Dans ces conditions, je ne crois pas que la commission m'aurait autorisé à retirer mon amendement au profit de celui du Gouvernement, ni même à voter celui-ci en dernière instance.
Il est donc préférable de s'en tenir à l'amendement de la commission.
M. le président. Personne ne demande la parole ?...
Je mets aux voix l'amendement n° 385, repoussé par la commission et par le Gouvernement.

(L'amendement n'est pas adopté.)
M. le président. Personne ne demande la parole ?...
Je mets aux voix l'amendement n° 129 rectifié, repoussé par le Gouvernement.

(L'amendement est adopté.)
M. le président. En conséquence, les amendements n°s 244, 214 rectifié et 453 n'ont plus d'objet.
Par amendement n° 130 rectifié, M. Gournac, au nom de la commission des affaires sociales, propose d'insérer, après le IV de l'article 39 un paragraphe additionnel IV bis ainsi rédigé :
« IV bis. - Le quatrième alinéa de l'article L. 323-32 du code du travail est remplacé par deux alinéas ainsi rédigés :
« Par dérogation à l'article L. 125-3 du code du travail, un ou plusieurs travailleurs handicapés employés dans un atelier protégé peuvent être mis à la disposition provisoire d'un autre employeur en vue de favoriser l'adaptation au travail en milieu ordinaire ou une éventuelle embauche dans des conditions fixées par décret.
« Ce décret fixe notamment la durée maximale de mise à disposition auprès d'un ou plusieurs employeurs. »
La parole est à M. Gournac, rapporteur.
M. Alain Gournac, rapporteur.
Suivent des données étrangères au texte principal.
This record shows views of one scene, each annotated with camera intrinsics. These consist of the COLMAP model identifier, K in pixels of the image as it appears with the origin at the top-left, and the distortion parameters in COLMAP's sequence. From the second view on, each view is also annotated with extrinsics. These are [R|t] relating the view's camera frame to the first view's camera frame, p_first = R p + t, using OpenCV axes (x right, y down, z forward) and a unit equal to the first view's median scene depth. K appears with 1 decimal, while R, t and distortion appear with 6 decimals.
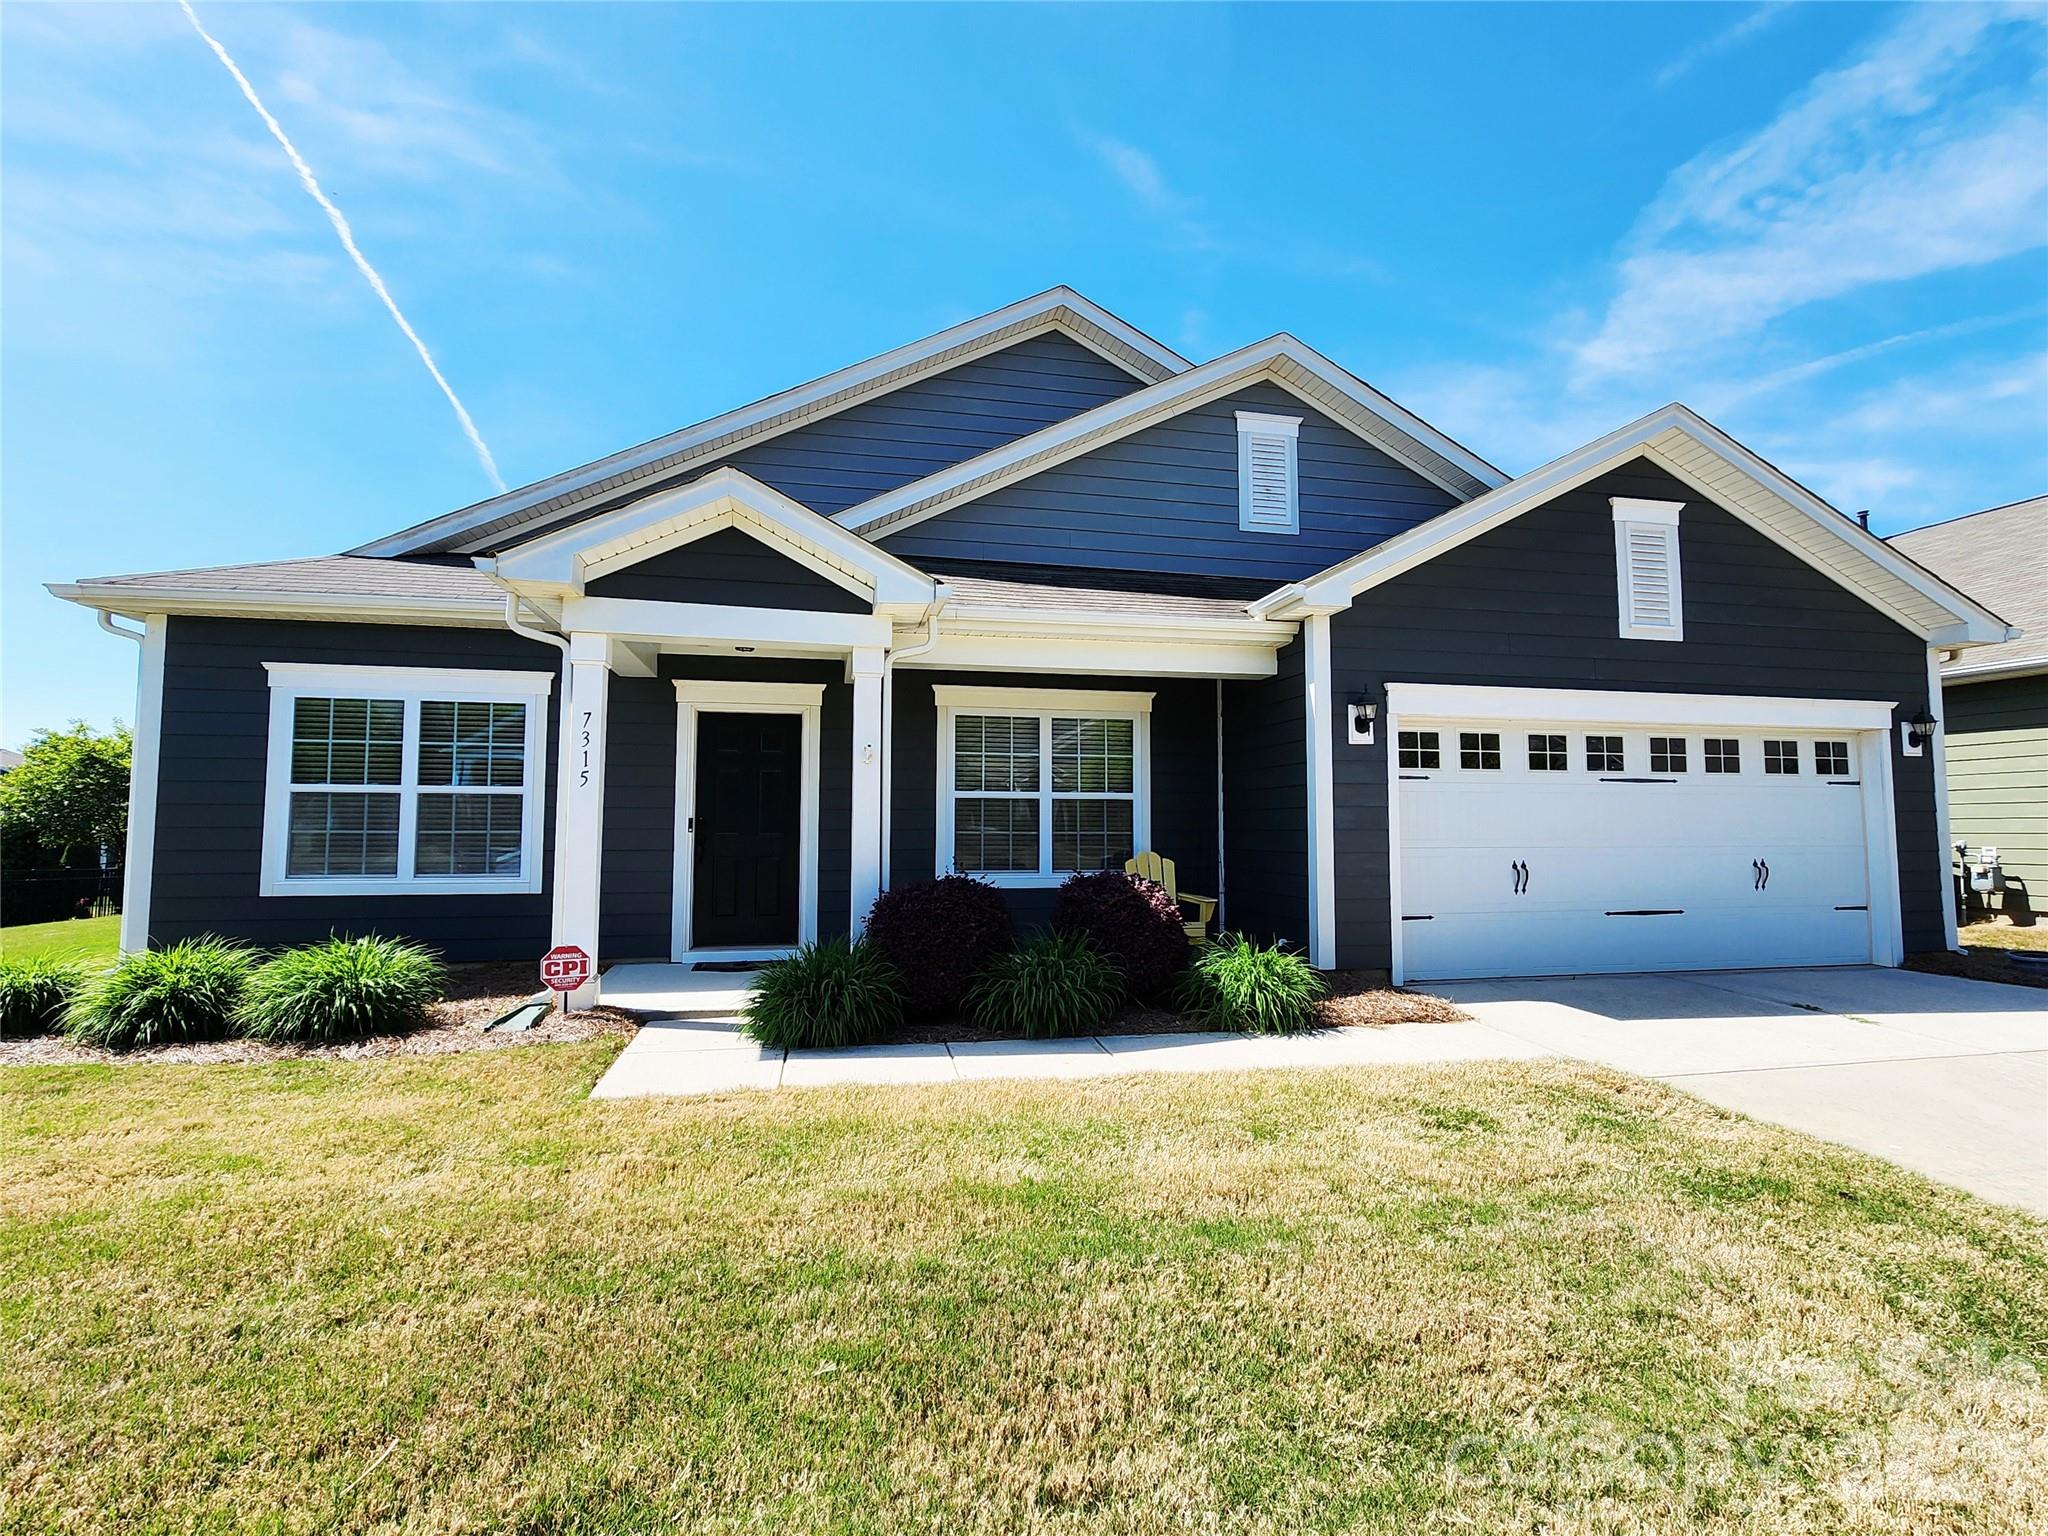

Cet amendement tend à insérer un paragraphe supplémentaire après le paragraphe IV afin d'éviter que les mises à disposition provisoire de travailleurs handicapés effectuées par les ateliers protégés en vue de favoriser l'adaptation en milieu ordinaire ou une éventuelle embauche ne soient considérées automatiquement comme un prêt illicite de main-d'oeuvre.
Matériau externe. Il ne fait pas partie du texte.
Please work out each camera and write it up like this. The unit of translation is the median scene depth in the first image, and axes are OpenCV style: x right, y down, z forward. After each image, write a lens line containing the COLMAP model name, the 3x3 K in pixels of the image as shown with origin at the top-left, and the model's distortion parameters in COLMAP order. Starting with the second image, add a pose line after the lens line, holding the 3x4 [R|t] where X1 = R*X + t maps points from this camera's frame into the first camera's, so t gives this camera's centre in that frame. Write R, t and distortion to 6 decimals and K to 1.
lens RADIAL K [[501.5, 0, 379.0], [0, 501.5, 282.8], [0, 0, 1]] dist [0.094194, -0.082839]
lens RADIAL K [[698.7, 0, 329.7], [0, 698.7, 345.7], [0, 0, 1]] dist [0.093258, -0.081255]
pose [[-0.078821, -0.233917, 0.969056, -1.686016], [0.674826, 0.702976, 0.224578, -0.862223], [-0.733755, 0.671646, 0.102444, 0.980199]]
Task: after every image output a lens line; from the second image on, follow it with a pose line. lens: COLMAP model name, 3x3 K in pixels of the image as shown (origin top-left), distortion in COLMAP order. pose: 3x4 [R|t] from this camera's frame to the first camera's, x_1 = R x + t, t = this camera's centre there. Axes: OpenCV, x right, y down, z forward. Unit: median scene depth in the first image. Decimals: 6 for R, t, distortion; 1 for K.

Selon les termes de la loi, la réinsertion des personnes handicapées en milieu ordinaire de travail fait partie des missions incombant aux ateliers protégés.
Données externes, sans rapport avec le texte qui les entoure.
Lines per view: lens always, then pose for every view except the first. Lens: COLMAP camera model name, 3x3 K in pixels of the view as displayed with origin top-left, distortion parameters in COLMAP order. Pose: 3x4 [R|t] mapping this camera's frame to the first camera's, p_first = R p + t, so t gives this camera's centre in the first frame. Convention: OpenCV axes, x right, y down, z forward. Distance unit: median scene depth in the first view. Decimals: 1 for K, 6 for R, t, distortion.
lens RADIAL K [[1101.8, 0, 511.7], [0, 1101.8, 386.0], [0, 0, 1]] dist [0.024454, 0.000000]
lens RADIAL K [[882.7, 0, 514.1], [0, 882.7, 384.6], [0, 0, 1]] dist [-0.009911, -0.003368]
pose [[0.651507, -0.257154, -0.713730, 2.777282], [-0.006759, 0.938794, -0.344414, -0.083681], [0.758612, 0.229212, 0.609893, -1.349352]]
Il semblerait que divers services de l'inspection du travail aient considéré que les ateliers protégés, nonobstant leur rôle de réinsertion des travailleurs handicapés, effectuaient ainsi une opération ayant pour objet exclusif le prêt de main-d'oeuvre, lequel ne peut être régulièrement opéré que par des entreprises de travail temporaire.
Cet amendement vise donc à écarter, s'agissant des ateliers protégés, les dispositions relatives au prêt illicite de main-d'oeuvre, étant entendu toutefois que les conditions de cette mise à disposition seront rigoureusement encadrées par décret afin d'éviter tout abus.
M. le président. Quel est l'avis du Gouvernement ?
Mme Elisabeth Guigou, ministre de l'emploi et de la solidarité. Défavorable.
M. le président. Personne ne demande la parole ?...
Je mets aux voix l'amendement n° 130 rectifié, repoussé par le Gouvernement.

(L'amendement est adopté.)
M. le président. Personne ne demande la parole ?...
Je mets aux voix l'article 39, modifié.

(L'article 39 est adopté.)
M. le président. La suite de la discussion est renvoyée à une séance ultérieure.